Start of EXTRACTED TEXT

It was my birthday and my friends and family were throwing me a big big party in the warehouse apartment that was my home (yes one can dream). Everyone was there, throngs of people... wow I didn't realise I had so many friends... and then the speeches began. My mum, close and bestest friends all saying exactly the same thing: I've been on this planet for thirty years now and done jack with it; I've amounted to nothing and by the look of it, I never will. I was ropable. How could people who professed to love me say such awful things? While tears welled in my eyes the merrymaking continued around me, drinking laughing smoking as I sat in the corner feeling sorry for myself, abandoned. As things wound down, people made their excuses and left. The night was young and apparently there was a better party to go to.

Alone now, my appartment seemed to expand and darken and grow colder as I wandered around it.... then my alarm buzzed and I was awake and I knew it was time to get up and get ready for another day at the office.

Funny hey? I'll admit I've spent most of the day thinking about this. The dream's left me with a feeling I can't shake and as a result I feel a little shaken. It's not like it was an epiphany or anything so profound like that, nothing I didn't know before but hey I guess that's why you call it a home truth.

Saturday, January 03, 2009

Do we ever really leave the closet? I think as I sip tea in the house of my Sudanese friend. Years back I used to teach him english, way back when he first arrived in Australia as a refugee. He could barely speak a word of english then and now we can discuss politics, the global credit crisis or why for example I am not married. "It's important to have children, I think you should have at least six children... you need to find a wife" he tells me.

It's moments like these that time stops, butterflies fill my stomach as I experience something you might call the truth or lie reflex. I dodge and evade until I can either disclose my sexuality or ... for instance say "maybe 2009 will be my lucky year" and reinforce his belief that I am just another happy, albeit unlucky, heterosexual.

Why did I say that? I think to myself, whincing a little but with my friend's conservative christian values, I just don't want to have THAT conversation with him right now or perhaps ever. Where does that leave us though? Do I just keep quiet hoping it'll never come up? I am not normally ashamed of who I am but there are times when I just don't want to get into it. I don't want to explain or defend who I am. I just want to be one of the boys ... but then one of the boys generally means being heterosexual.

End of EXTRACTED TEXT
Start of INPUT DATA

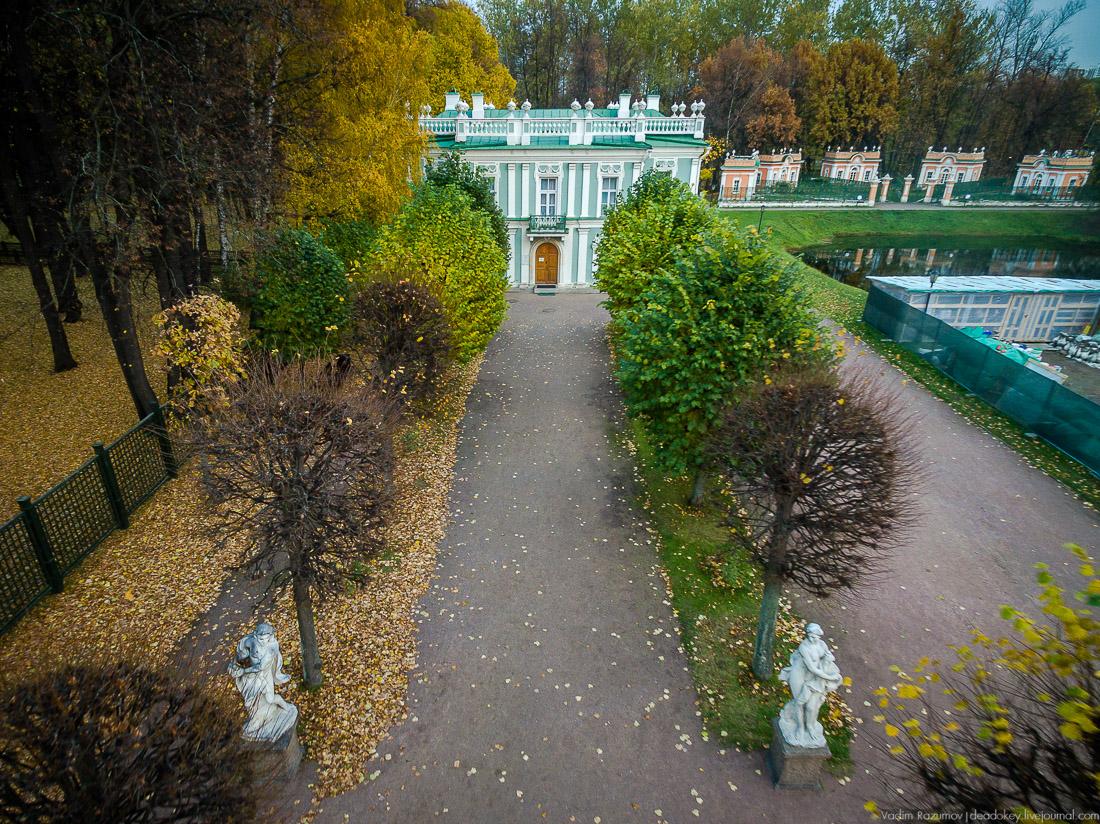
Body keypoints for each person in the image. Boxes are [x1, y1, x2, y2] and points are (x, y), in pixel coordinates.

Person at [228, 622, 298, 742]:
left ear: (270, 637)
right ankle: (256, 719)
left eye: (266, 639)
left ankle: (284, 707)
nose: (263, 642)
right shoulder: (252, 641)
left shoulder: (271, 648)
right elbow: (242, 646)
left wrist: (243, 671)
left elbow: (260, 667)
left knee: (270, 699)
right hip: (251, 676)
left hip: (263, 676)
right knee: (250, 698)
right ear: (256, 636)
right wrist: (238, 661)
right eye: (260, 639)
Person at [777, 623, 842, 748]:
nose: (812, 639)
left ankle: (810, 726)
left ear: (819, 635)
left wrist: (829, 660)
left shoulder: (822, 645)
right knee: (799, 703)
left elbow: (829, 656)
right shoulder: (804, 647)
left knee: (812, 707)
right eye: (810, 636)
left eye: (814, 636)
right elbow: (812, 668)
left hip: (814, 678)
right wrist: (829, 677)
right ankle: (800, 728)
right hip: (799, 675)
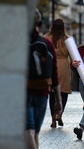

End of INPUT DATA

> **PROBLEM 1**
In the blog text, which country had the writer's Sudanese friend arrived in as a refugee?
> **PROBLEM 2**
Go on with the blog text from the point where it stops.

> **ANSWER 1**
Australia.

> **ANSWER 2**
I was at a new years party, sipping a vodka mixer. I was engaged in a lively discussion about South America with me the centre of attention. I was standing about outside on the balcony having a cigarette with a couple I had just met. They'd wanted to know why I'd been drawn back to Chile so soon after my first adventure eight months earlier. You meet someone? The guy joked. I hesitated. "Yeah I met a... guy."
"Oh.... that's wonderful," the girl said with a little shock but recovering it well. "So what's his name? Where did you meet him?" I answered her questions gingerly but soon relaxed. We talked about our various opinions of men, past relationships (mainly mine) until the guy bored, up and left the conversation.... and then she sprung it on me as if she had been waiting for her moment, "so when did you come out, when did you tell your parents?"

I had to answer those same questions twice more that evening/morning until I felt like I was just going through the motions. Surely this conversation is as tired for you all as it is for me? Obviously not.

concluding comments:
I do wonder whether you can ever really leave the closet. We all have that moment in our gay lives that we can point to and say "that's when I came out," but we rarely say "that's where I briefly stepped back in," or "oh, when did I come out? Just now actually to you... and before that to that woman over there who kept touching my arm and asking me to dance."